::: Records for the task
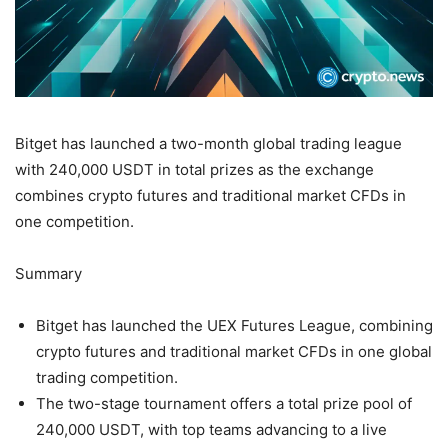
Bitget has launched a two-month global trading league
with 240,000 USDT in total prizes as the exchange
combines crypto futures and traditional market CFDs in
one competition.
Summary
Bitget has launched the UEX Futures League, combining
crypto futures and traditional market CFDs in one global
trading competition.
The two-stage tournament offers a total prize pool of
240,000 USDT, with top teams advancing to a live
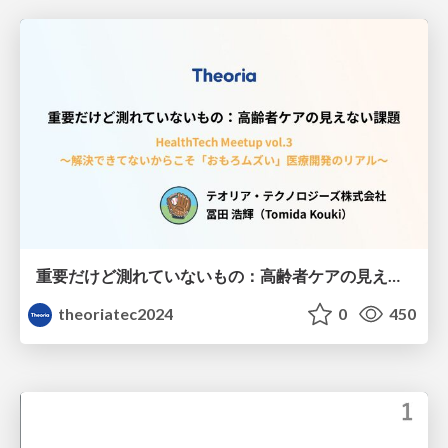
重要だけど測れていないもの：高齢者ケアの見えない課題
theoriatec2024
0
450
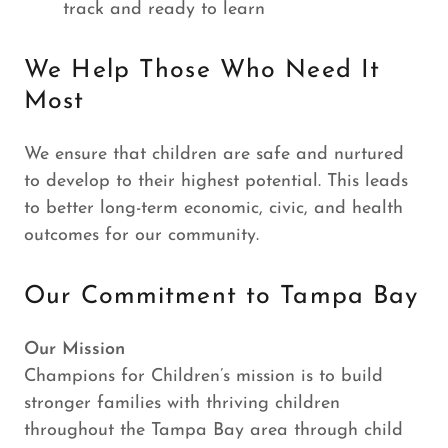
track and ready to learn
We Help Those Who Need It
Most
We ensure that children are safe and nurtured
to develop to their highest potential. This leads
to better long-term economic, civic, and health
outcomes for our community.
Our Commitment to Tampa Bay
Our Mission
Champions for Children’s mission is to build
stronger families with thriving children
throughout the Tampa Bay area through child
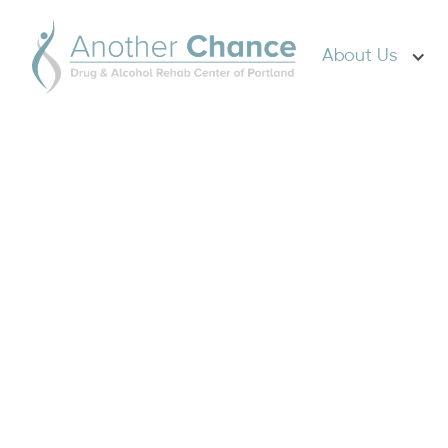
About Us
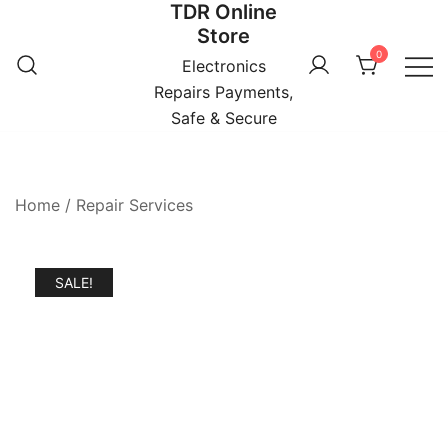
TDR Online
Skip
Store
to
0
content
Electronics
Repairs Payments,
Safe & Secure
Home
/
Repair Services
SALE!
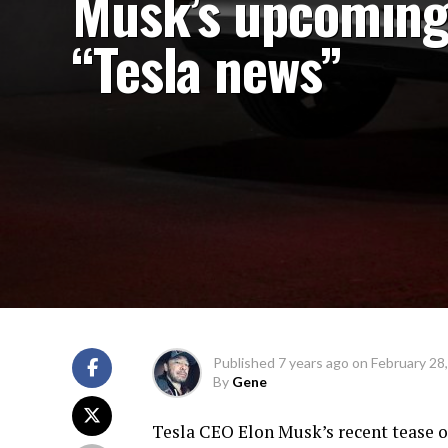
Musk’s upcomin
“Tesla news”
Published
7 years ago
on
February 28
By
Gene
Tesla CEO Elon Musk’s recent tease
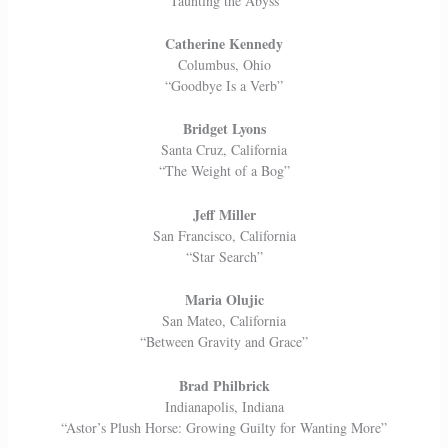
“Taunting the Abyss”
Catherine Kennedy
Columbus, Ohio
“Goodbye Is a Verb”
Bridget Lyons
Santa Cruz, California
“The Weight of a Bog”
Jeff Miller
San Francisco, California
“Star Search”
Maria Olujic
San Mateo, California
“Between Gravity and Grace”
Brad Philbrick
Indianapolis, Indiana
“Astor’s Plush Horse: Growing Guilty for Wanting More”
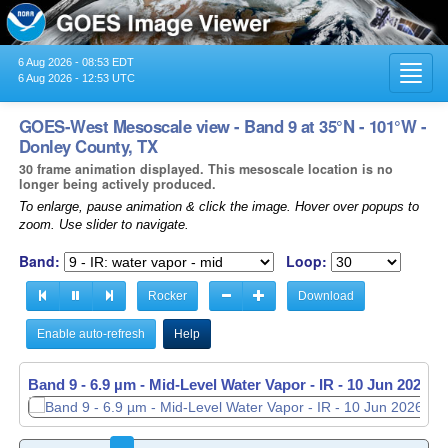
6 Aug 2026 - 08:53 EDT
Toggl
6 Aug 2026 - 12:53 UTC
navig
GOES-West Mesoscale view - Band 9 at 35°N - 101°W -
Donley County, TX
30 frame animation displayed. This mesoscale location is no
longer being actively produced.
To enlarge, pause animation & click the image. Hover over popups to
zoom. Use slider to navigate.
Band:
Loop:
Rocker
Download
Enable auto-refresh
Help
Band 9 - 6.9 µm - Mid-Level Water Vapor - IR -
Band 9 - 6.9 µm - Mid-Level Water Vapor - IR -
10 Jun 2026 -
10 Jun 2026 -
::::::
What is required —
Which lines above include the word "Tesla"? Show each one.

Answer to this task —
“Tesla news”
Tesla CEO Elon Musk’s recent tease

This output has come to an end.